The Stimson Center and the Arms Control Association hosted a panel discussion about the history and progress of the Comprehensive Test Ban Treaty (CTBT) 20 years after it was signed on September 24, 1996. To date, 183 states have signed the treaty.
Represented in the panel were senior officials from states that have been strong supporters of the treaty over the past 20 years.
Rose Gottemoeller, the undersecretary for arms control and international security and Adam Scheinman, the special representative of the president of nuclear nonproliferation reiterated the United States’ strong support for the CTBT and its entry into force. Under Secretary Gottemoeller remarked that the United States had been the first nation to sign the CTBT, although it has not yet been ratified by the Senate.
Mitsuru Kitano, ambassador and permanent representative of Japan to the international organizations in Vienna, highlighted Japan’s longstanding engagement with the treaty.
********
Task instructions:
[1] Using the text on the test ban treaty panel, answer the following questions, labeling each answer with its matching letter.
(a) On what date was the Comprehensive Test Ban Treaty signed?
(b) How many states have signed the treaty to date?
(c) Which body has not yet ratified the treaty for the United States?
[2] Summarize the text on the test ban treaty panel in two sentences.
********
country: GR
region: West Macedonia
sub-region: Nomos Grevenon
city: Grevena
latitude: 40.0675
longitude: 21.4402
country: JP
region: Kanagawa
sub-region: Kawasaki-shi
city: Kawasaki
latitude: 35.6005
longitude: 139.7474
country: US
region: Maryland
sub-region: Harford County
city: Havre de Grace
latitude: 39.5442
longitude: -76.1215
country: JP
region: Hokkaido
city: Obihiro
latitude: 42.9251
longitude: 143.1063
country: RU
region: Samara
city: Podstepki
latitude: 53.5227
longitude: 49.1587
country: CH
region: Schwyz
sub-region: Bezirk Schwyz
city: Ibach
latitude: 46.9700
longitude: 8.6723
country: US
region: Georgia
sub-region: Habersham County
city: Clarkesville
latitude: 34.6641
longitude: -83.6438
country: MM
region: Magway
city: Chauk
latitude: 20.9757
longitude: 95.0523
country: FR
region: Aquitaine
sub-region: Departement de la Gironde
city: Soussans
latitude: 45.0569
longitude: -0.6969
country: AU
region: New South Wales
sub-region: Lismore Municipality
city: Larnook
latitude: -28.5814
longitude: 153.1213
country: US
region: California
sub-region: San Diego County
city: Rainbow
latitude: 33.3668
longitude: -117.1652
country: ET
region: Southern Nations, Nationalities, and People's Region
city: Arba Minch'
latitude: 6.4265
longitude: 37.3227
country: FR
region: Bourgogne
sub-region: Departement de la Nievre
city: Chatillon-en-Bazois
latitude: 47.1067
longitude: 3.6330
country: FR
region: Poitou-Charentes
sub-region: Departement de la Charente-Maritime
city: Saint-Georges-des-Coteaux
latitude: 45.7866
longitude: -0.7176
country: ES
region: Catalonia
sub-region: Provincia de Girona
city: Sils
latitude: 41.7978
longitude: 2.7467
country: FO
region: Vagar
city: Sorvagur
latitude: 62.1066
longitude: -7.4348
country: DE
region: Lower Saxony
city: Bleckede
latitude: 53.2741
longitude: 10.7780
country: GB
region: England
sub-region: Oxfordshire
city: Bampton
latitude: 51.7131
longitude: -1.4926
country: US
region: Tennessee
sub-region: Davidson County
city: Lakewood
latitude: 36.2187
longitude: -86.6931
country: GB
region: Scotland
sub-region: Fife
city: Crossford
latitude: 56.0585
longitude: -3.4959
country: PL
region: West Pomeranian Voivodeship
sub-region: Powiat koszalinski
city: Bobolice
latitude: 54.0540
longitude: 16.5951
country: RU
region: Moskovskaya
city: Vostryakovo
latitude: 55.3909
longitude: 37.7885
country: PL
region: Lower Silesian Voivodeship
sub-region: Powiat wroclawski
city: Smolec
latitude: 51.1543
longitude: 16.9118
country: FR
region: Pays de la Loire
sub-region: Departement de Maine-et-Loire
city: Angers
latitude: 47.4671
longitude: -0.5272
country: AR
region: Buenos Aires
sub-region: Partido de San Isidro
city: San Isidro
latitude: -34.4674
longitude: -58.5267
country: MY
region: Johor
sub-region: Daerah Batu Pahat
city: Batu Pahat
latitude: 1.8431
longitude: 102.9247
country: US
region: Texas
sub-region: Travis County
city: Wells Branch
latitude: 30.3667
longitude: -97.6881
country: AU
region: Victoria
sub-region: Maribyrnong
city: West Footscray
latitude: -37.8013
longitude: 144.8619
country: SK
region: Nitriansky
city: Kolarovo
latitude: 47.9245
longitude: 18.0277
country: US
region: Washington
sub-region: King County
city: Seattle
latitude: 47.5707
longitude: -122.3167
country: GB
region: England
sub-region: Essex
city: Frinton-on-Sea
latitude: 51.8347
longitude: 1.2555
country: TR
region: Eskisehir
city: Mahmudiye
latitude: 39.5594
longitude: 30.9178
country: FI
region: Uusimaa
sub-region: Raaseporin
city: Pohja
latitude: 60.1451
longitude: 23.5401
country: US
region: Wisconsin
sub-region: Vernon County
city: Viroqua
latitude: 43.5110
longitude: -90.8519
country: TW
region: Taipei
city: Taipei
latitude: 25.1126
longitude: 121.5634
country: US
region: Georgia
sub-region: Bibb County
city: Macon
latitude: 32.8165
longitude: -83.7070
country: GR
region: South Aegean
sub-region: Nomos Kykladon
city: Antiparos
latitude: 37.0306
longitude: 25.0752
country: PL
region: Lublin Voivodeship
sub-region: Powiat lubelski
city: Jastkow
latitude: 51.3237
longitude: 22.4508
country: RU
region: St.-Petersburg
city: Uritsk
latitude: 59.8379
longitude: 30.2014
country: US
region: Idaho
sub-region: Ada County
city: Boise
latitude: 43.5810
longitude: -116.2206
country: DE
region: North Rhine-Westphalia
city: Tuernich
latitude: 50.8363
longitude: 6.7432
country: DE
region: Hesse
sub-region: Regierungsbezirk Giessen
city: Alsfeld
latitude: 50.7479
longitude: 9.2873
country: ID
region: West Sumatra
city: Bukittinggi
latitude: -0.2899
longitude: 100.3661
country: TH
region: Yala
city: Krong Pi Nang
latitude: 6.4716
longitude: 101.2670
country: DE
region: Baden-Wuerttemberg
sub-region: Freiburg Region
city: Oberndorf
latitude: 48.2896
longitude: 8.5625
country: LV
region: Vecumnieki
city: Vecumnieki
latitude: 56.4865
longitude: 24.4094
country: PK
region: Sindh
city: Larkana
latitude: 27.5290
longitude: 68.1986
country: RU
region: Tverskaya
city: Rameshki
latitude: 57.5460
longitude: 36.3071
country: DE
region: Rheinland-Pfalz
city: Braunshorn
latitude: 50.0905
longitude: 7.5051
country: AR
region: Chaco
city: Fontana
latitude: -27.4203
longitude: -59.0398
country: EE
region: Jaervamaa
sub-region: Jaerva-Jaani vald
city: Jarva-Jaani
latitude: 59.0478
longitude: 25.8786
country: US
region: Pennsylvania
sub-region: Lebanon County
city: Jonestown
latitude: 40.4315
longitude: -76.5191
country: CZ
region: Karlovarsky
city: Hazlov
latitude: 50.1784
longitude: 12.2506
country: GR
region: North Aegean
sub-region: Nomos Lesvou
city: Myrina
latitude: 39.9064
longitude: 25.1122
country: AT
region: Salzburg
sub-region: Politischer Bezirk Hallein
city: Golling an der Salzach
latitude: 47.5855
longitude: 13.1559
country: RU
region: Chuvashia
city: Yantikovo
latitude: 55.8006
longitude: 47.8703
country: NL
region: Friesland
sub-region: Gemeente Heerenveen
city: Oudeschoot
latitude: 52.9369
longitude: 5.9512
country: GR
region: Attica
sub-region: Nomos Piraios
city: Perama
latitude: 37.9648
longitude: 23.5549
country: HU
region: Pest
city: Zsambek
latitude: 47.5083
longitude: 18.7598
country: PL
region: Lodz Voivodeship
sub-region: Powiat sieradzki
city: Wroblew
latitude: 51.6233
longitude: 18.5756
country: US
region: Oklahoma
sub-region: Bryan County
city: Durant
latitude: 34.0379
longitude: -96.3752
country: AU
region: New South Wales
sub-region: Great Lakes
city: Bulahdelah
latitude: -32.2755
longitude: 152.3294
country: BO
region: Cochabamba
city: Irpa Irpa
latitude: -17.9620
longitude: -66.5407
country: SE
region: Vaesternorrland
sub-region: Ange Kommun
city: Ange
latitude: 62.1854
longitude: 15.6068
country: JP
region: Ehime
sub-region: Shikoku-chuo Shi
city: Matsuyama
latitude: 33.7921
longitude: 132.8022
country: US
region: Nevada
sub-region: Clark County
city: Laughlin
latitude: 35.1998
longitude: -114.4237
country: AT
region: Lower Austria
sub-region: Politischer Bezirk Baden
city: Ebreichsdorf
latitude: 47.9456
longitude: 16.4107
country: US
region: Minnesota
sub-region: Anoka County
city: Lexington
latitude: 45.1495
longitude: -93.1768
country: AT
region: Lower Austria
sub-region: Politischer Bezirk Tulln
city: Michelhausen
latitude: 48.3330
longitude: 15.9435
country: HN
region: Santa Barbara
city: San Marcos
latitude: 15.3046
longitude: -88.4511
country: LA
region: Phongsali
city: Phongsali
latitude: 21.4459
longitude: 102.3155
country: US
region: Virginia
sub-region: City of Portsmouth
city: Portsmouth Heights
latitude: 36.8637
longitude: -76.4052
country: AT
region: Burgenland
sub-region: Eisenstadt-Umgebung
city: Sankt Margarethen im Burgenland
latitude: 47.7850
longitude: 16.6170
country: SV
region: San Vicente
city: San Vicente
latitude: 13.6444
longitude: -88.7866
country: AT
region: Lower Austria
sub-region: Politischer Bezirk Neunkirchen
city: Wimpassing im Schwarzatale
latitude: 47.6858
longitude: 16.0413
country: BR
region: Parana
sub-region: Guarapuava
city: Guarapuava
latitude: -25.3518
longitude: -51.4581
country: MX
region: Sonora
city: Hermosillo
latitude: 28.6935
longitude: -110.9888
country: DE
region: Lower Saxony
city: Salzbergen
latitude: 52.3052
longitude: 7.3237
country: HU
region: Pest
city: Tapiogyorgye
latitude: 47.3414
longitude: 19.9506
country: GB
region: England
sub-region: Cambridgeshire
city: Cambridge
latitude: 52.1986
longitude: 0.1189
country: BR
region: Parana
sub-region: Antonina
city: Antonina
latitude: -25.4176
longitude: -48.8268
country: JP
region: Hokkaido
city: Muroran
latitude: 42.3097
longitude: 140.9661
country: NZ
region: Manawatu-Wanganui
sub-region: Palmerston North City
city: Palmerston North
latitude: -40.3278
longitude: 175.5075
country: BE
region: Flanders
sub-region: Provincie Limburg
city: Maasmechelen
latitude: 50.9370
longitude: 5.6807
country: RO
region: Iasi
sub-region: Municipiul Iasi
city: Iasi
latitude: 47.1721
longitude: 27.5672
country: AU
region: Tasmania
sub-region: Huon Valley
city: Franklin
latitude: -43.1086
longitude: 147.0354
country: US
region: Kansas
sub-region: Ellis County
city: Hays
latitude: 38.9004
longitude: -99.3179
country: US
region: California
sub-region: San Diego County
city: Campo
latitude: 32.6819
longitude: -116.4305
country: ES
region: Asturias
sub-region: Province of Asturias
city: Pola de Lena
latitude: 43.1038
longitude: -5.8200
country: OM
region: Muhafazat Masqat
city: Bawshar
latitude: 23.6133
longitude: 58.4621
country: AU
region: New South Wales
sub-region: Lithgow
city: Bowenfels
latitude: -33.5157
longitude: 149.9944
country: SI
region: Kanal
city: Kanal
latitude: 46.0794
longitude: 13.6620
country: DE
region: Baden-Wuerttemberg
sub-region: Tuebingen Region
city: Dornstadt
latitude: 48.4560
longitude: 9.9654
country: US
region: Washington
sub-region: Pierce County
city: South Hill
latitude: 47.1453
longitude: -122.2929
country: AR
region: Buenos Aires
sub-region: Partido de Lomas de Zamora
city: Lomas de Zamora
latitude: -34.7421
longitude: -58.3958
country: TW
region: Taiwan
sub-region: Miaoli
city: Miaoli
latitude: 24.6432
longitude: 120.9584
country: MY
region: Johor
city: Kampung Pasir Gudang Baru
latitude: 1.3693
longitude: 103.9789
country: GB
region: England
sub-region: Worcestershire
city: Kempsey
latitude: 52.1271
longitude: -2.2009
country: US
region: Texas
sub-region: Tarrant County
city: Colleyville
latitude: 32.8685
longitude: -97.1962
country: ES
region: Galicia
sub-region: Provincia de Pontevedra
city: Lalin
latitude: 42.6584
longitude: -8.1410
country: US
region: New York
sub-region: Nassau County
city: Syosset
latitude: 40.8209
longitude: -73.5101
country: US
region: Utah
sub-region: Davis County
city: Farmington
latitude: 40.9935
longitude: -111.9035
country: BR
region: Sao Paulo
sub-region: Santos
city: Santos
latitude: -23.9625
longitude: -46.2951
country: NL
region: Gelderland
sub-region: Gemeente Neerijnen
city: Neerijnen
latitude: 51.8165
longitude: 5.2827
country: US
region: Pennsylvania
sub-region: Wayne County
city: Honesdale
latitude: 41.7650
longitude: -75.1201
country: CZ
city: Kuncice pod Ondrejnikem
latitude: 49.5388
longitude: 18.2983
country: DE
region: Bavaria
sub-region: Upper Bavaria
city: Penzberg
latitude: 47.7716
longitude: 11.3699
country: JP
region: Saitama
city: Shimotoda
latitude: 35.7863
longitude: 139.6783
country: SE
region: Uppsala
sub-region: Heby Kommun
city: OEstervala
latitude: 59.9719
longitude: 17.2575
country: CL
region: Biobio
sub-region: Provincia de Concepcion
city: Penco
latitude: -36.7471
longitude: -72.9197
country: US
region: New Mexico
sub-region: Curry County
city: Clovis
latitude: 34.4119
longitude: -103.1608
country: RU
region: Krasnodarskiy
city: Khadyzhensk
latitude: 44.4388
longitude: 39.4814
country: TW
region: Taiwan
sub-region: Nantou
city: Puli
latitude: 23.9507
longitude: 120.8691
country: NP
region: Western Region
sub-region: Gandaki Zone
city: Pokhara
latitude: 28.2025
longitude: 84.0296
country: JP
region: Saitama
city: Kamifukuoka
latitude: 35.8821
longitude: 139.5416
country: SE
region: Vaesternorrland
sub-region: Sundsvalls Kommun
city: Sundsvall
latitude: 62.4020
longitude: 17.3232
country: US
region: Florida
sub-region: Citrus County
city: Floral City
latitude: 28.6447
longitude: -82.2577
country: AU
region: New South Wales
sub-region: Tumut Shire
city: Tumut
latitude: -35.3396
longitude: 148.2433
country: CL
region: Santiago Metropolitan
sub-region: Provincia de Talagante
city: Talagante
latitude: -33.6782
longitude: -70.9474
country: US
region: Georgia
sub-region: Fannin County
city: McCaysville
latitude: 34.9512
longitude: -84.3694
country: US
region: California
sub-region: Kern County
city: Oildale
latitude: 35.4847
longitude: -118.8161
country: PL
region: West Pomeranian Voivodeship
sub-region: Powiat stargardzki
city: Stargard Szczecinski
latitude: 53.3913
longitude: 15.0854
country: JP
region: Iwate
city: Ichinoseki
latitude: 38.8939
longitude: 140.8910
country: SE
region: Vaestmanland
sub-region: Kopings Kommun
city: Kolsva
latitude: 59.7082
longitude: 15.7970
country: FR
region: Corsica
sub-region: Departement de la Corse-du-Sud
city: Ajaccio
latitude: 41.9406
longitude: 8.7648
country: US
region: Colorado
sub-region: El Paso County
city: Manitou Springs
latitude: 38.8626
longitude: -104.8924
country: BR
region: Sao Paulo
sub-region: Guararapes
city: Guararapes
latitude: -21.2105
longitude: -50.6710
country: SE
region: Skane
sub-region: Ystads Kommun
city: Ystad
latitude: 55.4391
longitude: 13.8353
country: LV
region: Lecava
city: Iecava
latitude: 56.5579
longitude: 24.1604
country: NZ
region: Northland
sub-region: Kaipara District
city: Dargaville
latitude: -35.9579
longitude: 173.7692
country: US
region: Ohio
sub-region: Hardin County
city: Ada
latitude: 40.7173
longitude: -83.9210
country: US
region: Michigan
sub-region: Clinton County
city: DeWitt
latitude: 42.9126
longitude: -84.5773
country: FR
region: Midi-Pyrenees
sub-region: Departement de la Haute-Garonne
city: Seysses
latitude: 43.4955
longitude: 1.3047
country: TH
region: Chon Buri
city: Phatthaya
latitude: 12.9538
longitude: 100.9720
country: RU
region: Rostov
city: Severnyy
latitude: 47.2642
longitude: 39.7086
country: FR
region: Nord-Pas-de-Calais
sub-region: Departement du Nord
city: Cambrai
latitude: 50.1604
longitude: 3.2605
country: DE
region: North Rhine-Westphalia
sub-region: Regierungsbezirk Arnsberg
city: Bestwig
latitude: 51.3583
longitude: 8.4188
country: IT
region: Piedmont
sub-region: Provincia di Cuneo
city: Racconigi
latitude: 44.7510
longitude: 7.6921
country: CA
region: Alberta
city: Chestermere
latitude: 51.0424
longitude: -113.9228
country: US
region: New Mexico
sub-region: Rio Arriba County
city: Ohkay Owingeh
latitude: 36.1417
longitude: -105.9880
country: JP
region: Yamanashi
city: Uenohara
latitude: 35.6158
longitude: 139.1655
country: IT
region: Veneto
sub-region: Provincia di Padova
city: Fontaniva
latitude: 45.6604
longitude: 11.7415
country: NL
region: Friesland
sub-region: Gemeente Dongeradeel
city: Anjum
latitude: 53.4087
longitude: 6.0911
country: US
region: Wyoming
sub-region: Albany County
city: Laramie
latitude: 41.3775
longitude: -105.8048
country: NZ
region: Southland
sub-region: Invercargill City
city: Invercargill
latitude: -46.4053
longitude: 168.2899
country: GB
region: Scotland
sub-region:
********
Expected responses:
[1]
(a) September 24, 1996
(b) 183
(c) The Senate

[2] The Stimson Center and the Arms Control Association hosted a panel on the history and progress of the Comprehensive Test Ban Treaty 20 years after its signing, with senior officials from states that have strongly supported it. U.S. officials reiterated their country's support and noted that the United States was the first to sign, though the Senate has not ratified it, while Japan's ambassador Mitsuru Kitano highlighted Japan's longstanding engagement with the treaty.